反汇编(Disassembly) 即把目标二进制机器码转为汇编代码的过程,该技术常用于软件破解、外挂技术、病毒分析、逆向工程、软件汉化等领域,学习和理解反汇编对软件调试、系统漏洞挖掘、内核原理及理解高级语言代码都有相当大的帮助,软件一切神秘的运行机制全在反汇编代码里面。
IF-单条件分支语句: 单分支结构配合and与or实现的验证.
#include <stdio.h>
int main(int argc, char* argv[])
{
int x = 10, y = 20, z = 30;
if (x >= y)
{
printf("x >=y");
}
else if (z >= x && z >= y)
{
printf("z>=x and z>=y");
}
return 0;
}
004113DE | C745 F8 0A000000 | mov dword ptr ss:[ebp-0x8],0xA | x = 10
004113E5 | C745 EC 14000000 | mov dword ptr ss:[ebp-0x14],0x14 | y = 20
004113EC | C745 E0 1E000000 | mov dword ptr ss:[ebp-0x20],0x1E | z = 30
004113F3 | 8B45 F8 | mov eax,dword ptr ss:[ebp-0x8] | eax = 10
004113F6 | 3B45 EC | cmp eax,dword ptr ss:[ebp-0x14] | cmp 10,20 => 10-20
004113F9 | 7C 19 | jl 0x411414 | 上方表达式10小于20则跳 (第一个表达式)
004113FB | 8BF4 | mov esi,esp | main.c:8, esi:__enc$textbss$end+109
004113FD | 68 58584100 | push consoleapplication1.415858 | 415858:"x >=y"

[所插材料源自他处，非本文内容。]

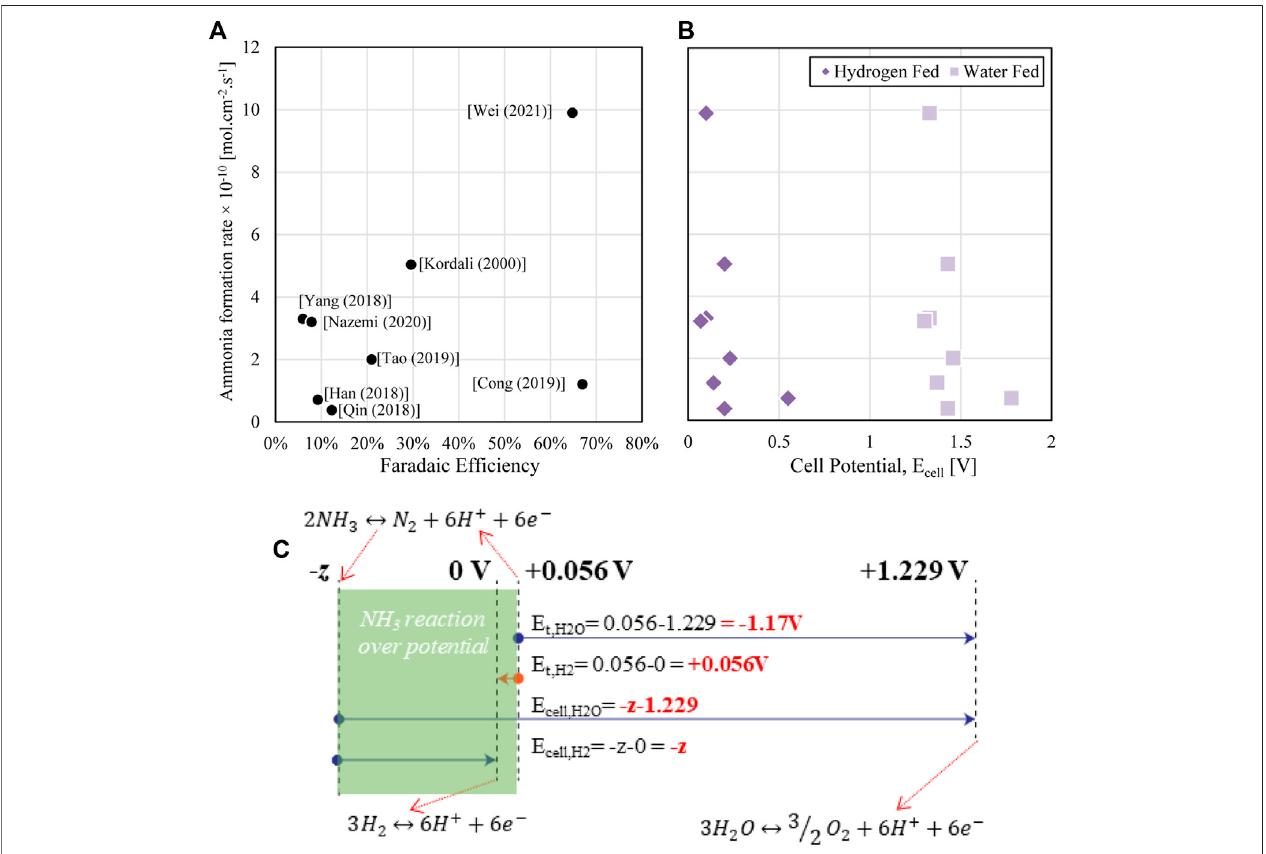
FIGURE2| (A) Reported performancefrom selected studies (Kordaliet al.,2000;Han et al.,2018; Qin et al.,2018; Yang et al., 2018;Cong et al., 2019;Tao et al., 2019; Nazemi et al., 2020; Wei et al., 2021) of faradaic ef fi ciency and ammonia formation rate, (B) theoretical full cell potential for reported literature half-cell and relationshiptoammoniaformationrate[ y -axissameas (A) ] (C) schematicrepresentationofcellpotentialcalculationinimpactofammoniaformationoverpotentialinVvs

00411402 | FF15 14914100 | call dword ptr ds:[<&printf>] |
00411408 | 83C4 04 | add esp,0x4 |
0041140B | 3BF4 | cmp esi,esp | esi:__enc$textbss$end+109
0041140D | E8 24FDFFFF | call 0x411136 |
00411412 | EB 27 | jmp 0x41143B |
00411414 | 8B45 E0 | mov eax,dword ptr ss:[ebp-0x20] | eax = 30
00411417 | 3B45 F8 | cmp eax,dword ptr ss:[ebp-0x8] | cmp 30,10 => 30-10
0041141A | 7C 1F | jl 0x41143B | 上方表达式 30>10 则jl不跳 (第二个表达式)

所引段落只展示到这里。